Лопсис нахмурил брови, прищурившись, осмотрел шар и не поддержал оптимизма командира. О возможностях этого шара он знал больше Мерсьека. Шар предельно старый, сработанный позабытыми теперь технологиями. А они создавали вечные вещи. Однако когда он был изготовлен, о збунах, если и знали, то они тогда такими свирепыми и продолжительными не были. Вон как полыхает!..
Басовитый звук оповестил, что шар не выдержал: в нём появилась течь. Но Лопсис радостно передохнул, так как шар остался цел, а течь – дело поправимое, хотя и хлопотное. По крайней мере, придётся потратить не один день на восстановление и на накачку.
– Только дыра, шейн.
– Понял, – буркнул Мерсьек на сообщение Лопсиса. – Могло быть и хуже. Будем отсиживаться… День на заплатку и день… два не меньше, на заполнение, – неохотно пояснил он Тлуману. – Шар старый…

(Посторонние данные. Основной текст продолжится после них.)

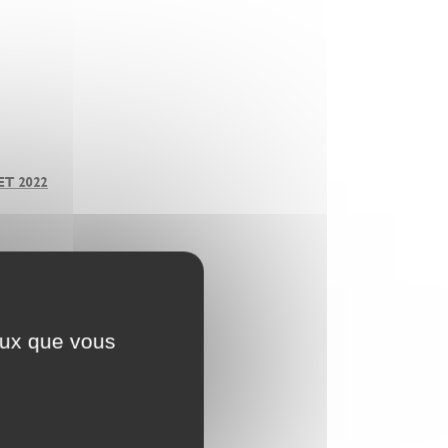
ceux que vous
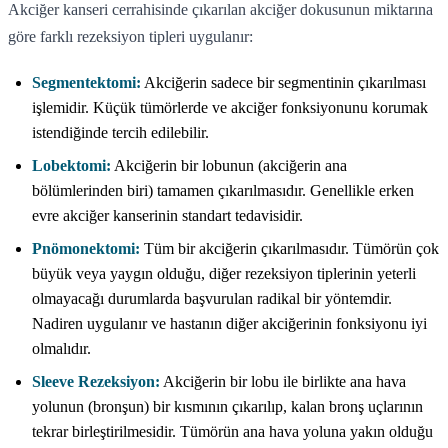
Akciğer kanseri cerrahisinde çıkarılan akciğer dokusunun miktarına
göre farklı rezeksiyon tipleri uygulanır:
Segmentektomi:
Akciğerin sadece bir segmentinin çıkarılması
işlemidir. Küçük tümörlerde ve akciğer fonksiyonunu korumak
istendiğinde tercih edilebilir.
Lobektomi:
Akciğerin bir lobunun (akciğerin ana
bölümlerinden biri) tamamen çıkarılmasıdır. Genellikle erken
evre akciğer kanserinin standart tedavisidir.
Pnömonektomi:
Tüm bir akciğerin çıkarılmasıdır. Tümörün çok
büyük veya yaygın olduğu, diğer rezeksiyon tiplerinin yeterli
olmayacağı durumlarda başvurulan radikal bir yöntemdir.
Nadiren uygulanır ve hastanın diğer akciğerinin fonksiyonu iyi
olmalıdır.
Sleeve Rezeksiyon:
Akciğerin bir lobu ile birlikte ana hava
yolunun (bronşun) bir kısmının çıkarılıp, kalan bronş uçlarının
tekrar birleştirilmesidir. Tümörün ana hava yoluna yakın olduğu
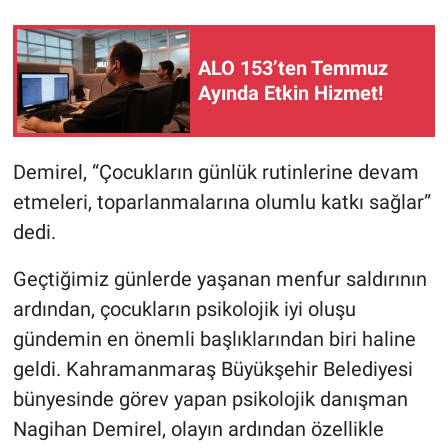
ALO 153’ten Temmuz
Ayında Etkin Hizmet!
Demirel, “Çocukların günlük rutinlerine devam
etmeleri, toparlanmalarına olumlu katkı sağlar”
dedi.
Geçtiğimiz günlerde yaşanan menfur saldırının
ardından, çocukların psikolojik iyi oluşu
gündemin en önemli başlıklarından biri haline
geldi. Kahramanmaraş Büyükşehir Belediyesi
bünyesinde görev yapan psikolojik danışman
Nagihan Demirel, olayın ardından özellikle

Сфера шара теряла округлость, медленно съёживалась и опадала, прикрывая гондолу, его сверкающая поверхность заиграла радужными лучами, больно бьющими в глаза. И, наконец, источник звука – истечение газа – словно мигнул, а в округе стало темнеть – вернулась дымка, прикрывающая даль.
Тлуман внешне посочувствовал заботам Мерсьека.
– Ну, а мы пойдём, – сказал. – Днёвки не получилось, а они идут быстро. Нам далёко от них отставать не следует.
– Знают о вашей погоне?
– Не уверен… Если бы знали о нас, так бы не следили. И постоянно идут в одном направлении. Думаю к восточной окраине Болота. К дороге Смерти…Страха.
Мерсьек покачал головой.
– Ясно. Ведь, говорят, она прямо ведёт к Скале.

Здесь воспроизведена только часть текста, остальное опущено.